Los viajes sagrados a montañas, fuentes y santuarios de los templos-pirámides revestían gran importancia en la época prehistórica y lo mismo ocurre en la actualidad. El centro de peregrinación antigua más célebre era el santuario de Pachamac, en la costa peruana, donde un clero especializado regulaba el culto de una deidad creadora y de la tierra cuyos devotos enriquecían el templo con oro, ofrecían sacrifícios humanos y animales y a cambio recibían predicciones del oráculo. Los habitantes de la costa consideraban a Pachamac: dios supremo, y ejercía tal influjo que cuando los incas conquistaron la región reconocieron su posición permitiendo que siguiera funcionando su santuario junto al templo de su propio dios sol, Inti.
sábado, 14 de mayo de 2011
Sudamérica

La civilización de la Sudamérica precolombina fue fundamentalmente un fenómeno andino. Si bien florecieron diversas culturas a lo largo de la cordillera, se concentraron en los Andes peruanos, la costa adyacente y el norte de Bolivia. En contraste, las sociedades tribales amerindias ocuparon todo el continente, desde las montañas hasta el extremo meridional de Tierra de Fuego, pasando por la Amazonia. Para los pueblos amerindios prehistóricos y también de épocas mas recientes, el entorno constituía el núcleo de las creencias espirituales: muchos mitos tratan sobre los dioses que crearon el impresionante paisaje andino y sobre los seres espirituales que habitaban en las montañas o las personificaban o que provocaban la lluvia y regían la fertilidad.
Esta concentración de las civilizaciones antiguas en la región media de los Andes se debe en parte a la geografía: una zona relativamente pequeña acoge los paisajes opuestos de la costa del Pacífico, las altas cumbres andinas y las selvas tropicales amazónicas, causa de la especialización económica y de los contactos comerciales. Los mitos y creencias de las sociedades de la Amazonía influyeron desde fecha muy temprana en sus vecinos de las montañas, más avanzados tecnológicamente, influencia que se manifestó sobre todo en el arte de las civilizaciones preincaicas, en el que se repite el tema de los animales y seres antropomorfos de las selvas tropicales.

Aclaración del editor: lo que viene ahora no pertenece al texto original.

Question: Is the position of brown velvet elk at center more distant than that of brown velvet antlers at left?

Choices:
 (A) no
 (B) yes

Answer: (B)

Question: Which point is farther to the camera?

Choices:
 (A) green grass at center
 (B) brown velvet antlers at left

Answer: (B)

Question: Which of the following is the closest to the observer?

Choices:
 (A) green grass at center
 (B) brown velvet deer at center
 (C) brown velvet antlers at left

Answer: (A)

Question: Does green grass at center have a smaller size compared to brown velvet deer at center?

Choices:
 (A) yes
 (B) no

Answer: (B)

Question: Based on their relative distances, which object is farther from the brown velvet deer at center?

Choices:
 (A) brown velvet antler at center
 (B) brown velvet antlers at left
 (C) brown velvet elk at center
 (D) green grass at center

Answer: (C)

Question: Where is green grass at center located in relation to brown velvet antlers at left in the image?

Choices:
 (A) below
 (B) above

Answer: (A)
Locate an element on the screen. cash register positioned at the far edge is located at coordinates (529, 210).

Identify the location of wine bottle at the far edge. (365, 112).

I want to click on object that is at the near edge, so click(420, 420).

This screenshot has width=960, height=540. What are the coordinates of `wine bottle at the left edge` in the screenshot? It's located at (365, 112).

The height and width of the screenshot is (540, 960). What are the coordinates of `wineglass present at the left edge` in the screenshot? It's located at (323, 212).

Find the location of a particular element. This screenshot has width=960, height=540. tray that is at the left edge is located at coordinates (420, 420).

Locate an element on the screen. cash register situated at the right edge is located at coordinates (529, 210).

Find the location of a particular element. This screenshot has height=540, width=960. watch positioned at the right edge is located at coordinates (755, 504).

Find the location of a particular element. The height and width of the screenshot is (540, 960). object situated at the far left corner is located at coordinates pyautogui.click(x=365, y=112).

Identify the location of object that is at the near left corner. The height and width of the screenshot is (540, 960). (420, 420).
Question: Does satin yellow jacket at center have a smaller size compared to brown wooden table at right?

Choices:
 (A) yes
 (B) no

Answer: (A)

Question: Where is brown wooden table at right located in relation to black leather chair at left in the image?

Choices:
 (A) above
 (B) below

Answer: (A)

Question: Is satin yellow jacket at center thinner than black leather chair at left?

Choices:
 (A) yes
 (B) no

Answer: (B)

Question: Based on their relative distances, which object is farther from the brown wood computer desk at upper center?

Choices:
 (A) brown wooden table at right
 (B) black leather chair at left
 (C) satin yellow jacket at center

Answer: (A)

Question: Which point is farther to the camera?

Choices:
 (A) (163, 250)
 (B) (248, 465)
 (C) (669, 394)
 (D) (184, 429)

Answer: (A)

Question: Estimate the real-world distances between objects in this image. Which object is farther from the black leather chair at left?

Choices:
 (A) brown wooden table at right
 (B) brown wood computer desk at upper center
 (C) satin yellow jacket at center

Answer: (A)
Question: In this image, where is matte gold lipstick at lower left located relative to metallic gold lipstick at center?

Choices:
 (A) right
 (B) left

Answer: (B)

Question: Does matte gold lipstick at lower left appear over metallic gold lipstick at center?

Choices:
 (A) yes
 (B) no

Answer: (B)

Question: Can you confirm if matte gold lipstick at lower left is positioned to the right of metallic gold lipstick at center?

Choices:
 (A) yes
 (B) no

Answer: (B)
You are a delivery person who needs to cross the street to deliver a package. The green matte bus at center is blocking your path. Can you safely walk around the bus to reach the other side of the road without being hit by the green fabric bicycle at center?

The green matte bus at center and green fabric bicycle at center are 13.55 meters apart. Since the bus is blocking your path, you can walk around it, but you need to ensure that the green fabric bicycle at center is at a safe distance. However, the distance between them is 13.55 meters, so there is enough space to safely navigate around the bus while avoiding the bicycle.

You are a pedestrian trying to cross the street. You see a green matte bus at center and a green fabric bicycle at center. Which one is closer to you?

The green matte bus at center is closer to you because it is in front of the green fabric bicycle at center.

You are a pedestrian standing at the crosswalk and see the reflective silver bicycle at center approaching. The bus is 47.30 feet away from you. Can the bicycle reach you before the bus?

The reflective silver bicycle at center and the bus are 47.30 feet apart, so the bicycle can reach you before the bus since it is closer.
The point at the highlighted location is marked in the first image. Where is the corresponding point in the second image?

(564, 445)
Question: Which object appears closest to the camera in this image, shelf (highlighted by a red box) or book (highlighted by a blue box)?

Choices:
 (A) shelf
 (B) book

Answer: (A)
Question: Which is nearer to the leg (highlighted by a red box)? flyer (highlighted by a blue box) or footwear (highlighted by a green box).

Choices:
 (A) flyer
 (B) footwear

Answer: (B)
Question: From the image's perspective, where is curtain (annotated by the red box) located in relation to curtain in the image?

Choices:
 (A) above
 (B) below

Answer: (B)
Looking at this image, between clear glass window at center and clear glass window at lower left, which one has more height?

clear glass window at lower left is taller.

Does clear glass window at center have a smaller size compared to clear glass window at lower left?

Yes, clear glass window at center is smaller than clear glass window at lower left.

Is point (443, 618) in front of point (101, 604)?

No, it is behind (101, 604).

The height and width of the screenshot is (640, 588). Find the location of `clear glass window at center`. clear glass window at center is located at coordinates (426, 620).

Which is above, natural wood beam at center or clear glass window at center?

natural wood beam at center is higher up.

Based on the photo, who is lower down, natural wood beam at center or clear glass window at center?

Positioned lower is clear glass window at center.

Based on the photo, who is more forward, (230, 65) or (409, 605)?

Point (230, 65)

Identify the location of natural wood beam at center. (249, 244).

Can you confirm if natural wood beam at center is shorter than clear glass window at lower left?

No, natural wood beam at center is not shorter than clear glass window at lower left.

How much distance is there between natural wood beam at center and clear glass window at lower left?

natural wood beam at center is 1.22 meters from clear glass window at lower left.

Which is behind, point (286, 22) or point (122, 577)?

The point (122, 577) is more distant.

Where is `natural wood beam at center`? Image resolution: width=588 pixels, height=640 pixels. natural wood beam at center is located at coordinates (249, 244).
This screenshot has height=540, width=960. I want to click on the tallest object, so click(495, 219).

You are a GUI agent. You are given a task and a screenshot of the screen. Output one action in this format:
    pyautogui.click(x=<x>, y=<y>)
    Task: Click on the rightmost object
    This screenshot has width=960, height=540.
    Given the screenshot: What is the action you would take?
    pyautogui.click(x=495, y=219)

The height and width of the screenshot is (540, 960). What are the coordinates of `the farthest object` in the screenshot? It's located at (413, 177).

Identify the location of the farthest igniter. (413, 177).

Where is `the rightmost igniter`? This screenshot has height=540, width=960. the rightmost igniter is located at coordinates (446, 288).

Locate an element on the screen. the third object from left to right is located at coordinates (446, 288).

A pesar de las diferencias, las civilizaciones andinas compartían numerosas características, como el culto a los antepasados y la creencia en un paisaje animado, así como una sofisticada aplicación del oro, la plata y los textiles, que poseían un significado religioso. Si bien ninguna cultura sudamericana creó un sistema de escritura, la riqueza de datos etnográficos sobre los pueblos amerindios modernos y la documentación historica sobre la cultura incaica nos proporcionan abundantes testimónios sobre los mitos.